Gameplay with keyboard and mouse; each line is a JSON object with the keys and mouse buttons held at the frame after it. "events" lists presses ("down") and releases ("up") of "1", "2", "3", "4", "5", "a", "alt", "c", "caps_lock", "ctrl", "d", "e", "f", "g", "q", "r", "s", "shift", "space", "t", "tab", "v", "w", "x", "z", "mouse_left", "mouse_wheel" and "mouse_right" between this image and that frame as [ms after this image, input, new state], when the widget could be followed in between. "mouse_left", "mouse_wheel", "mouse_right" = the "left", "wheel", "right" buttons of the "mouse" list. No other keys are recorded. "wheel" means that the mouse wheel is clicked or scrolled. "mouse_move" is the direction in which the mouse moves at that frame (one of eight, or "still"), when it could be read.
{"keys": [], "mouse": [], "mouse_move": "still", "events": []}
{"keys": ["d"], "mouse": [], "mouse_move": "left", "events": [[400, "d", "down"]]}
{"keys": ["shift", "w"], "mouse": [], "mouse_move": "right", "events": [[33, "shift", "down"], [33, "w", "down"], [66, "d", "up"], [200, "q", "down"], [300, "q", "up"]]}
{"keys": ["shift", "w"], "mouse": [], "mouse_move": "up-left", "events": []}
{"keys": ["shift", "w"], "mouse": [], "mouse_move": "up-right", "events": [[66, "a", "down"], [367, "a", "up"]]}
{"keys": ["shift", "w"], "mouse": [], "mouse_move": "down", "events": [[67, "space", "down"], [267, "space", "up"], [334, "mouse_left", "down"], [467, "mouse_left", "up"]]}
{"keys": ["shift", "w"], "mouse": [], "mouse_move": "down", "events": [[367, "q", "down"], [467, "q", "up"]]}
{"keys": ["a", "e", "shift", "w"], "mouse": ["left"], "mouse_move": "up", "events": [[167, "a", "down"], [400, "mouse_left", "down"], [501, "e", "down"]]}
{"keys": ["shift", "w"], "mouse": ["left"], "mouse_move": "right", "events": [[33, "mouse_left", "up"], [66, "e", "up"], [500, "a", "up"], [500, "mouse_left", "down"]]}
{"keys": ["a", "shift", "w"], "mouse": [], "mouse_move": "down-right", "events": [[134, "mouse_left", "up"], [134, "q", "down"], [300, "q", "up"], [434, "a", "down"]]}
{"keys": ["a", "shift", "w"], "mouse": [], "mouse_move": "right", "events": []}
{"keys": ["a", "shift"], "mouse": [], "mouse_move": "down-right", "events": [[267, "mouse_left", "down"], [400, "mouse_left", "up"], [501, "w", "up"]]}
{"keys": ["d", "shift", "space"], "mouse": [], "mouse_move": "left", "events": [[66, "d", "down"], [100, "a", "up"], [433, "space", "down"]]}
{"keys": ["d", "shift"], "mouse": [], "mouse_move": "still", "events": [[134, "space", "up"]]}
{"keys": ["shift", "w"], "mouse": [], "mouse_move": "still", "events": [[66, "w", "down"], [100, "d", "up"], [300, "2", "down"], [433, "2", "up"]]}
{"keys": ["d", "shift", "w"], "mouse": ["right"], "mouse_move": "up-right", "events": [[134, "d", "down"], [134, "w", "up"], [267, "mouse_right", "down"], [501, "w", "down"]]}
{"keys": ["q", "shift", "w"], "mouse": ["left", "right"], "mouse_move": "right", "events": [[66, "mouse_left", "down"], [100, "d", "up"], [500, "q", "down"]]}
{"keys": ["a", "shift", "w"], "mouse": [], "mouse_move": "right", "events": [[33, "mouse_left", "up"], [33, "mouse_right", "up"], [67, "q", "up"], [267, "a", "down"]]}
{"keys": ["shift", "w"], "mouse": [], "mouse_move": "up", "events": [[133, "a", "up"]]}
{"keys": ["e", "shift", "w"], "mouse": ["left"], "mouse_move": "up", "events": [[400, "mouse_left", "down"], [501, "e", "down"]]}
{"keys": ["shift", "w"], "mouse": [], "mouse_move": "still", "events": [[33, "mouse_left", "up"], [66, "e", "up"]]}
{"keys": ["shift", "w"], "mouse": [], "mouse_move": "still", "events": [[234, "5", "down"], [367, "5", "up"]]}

------------------------

__WHAT YOU HAVE TO DO__: Repeat all of the material above exactly, with no line dropped.

__RESPONSE TO THE TASK__:
Gameplay with keyboard and mouse; each line is a JSON object with the keys and mouse buttons held at the frame after it. "events" lists presses ("down") and releases ("up") of "1", "2", "3", "4", "5", "a", "alt", "c", "caps_lock", "ctrl", "d", "e", "f", "g", "q", "r", "s", "shift", "space", "t", "tab", "v", "w", "x", "z", "mouse_left", "mouse_wheel" and "mouse_right" between this image and that frame as [ms after this image, input, new state], when the widget could be followed in between. "mouse_left", "mouse_wheel", "mouse_right" = the "left", "wheel", "right" buttons of the "mouse" list. No other keys are recorded. "wheel" means that the mouse wheel is clicked or scrolled. "mouse_move" is the direction in which the mouse moves at that frame (one of eight, or "still"), when it could be read.
{"keys": [], "mouse": [], "mouse_move": "still", "events": []}
{"keys": ["d"], "mouse": [], "mouse_move": "left", "events": [[400, "d", "down"]]}
{"keys": ["shift", "w"], "mouse": [], "mouse_move": "right", "events": [[33, "shift", "down"], [33, "w", "down"], [66, "d", "up"], [200, "q", "down"], [300, "q", "up"]]}
{"keys": ["shift", "w"], "mouse": [], "mouse_move": "up-left", "events": []}
{"keys": ["shift", "w"], "mouse": [], "mouse_move": "up-right", "events": [[66, "a", "down"], [367, "a", "up"]]}
{"keys": ["shift", "w"], "mouse": [], "mouse_move": "down", "events": [[67, "space", "down"], [267, "space", "up"], [334, "mouse_left", "down"], [467, "mouse_left", "up"]]}
{"keys": ["shift", "w"], "mouse": [], "mouse_move": "down", "events": [[367, "q", "down"], [467, "q", "up"]]}
{"keys": ["a", "e", "shift", "w"], "mouse": ["left"], "mouse_move": "up", "events": [[167, "a", "down"], [400, "mouse_left", "down"], [501, "e", "down"]]}
{"keys": ["shift", "w"], "mouse": ["left"], "mouse_move": "right", "events": [[33, "mouse_left", "up"], [66, "e", "up"], [500, "a", "up"], [500, "mouse_left", "down"]]}
{"keys": ["a", "shift", "w"], "mouse": [], "mouse_move": "down-right", "events": [[134, "mouse_left", "up"], [134, "q", "down"], [300, "q", "up"], [434, "a", "down"]]}
{"keys": ["a", "shift", "w"], "mouse": [], "mouse_move": "right", "events": []}
{"keys": ["a", "shift"], "mouse": [], "mouse_move": "down-right", "events": [[267, "mouse_left", "down"], [400, "mouse_left", "up"], [501, "w", "up"]]}
{"keys": ["d", "shift", "space"], "mouse": [], "mouse_move": "left", "events": [[66, "d", "down"], [100, "a", "up"], [433, "space", "down"]]}
{"keys": ["d", "shift"], "mouse": [], "mouse_move": "still", "events": [[134, "space", "up"]]}
{"keys": ["shift", "w"], "mouse": [], "mouse_move": "still", "events": [[66, "w", "down"], [100, "d", "up"], [300, "2", "down"], [433, "2", "up"]]}
{"keys": ["d", "shift", "w"], "mouse": ["right"], "mouse_move": "up-right", "events": [[134, "d", "down"], [134, "w", "up"], [267, "mouse_right", "down"], [501, "w", "down"]]}
{"keys": ["q", "shift", "w"], "mouse": ["left", "right"], "mouse_move": "right", "events": [[66, "mouse_left", "down"], [100, "d", "up"], [500, "q", "down"]]}
{"keys": ["a", "shift", "w"], "mouse": [], "mouse_move": "right", "events": [[33, "mouse_left", "up"], [33, "mouse_right", "up"], [67, "q", "up"], [267, "a", "down"]]}
{"keys": ["shift", "w"], "mouse": [], "mouse_move": "up", "events": [[133, "a", "up"]]}
{"keys": ["e", "shift", "w"], "mouse": ["left"], "mouse_move": "up", "events": [[400, "mouse_left", "down"], [501, "e", "down"]]}
{"keys": ["shift", "w"], "mouse": [], "mouse_move": "still", "events": [[33, "mouse_left", "up"], [66, "e", "up"]]}
{"keys": ["shift", "w"], "mouse": [], "mouse_move": "still", "events": [[234, "5", "down"], [367, "5", "up"]]}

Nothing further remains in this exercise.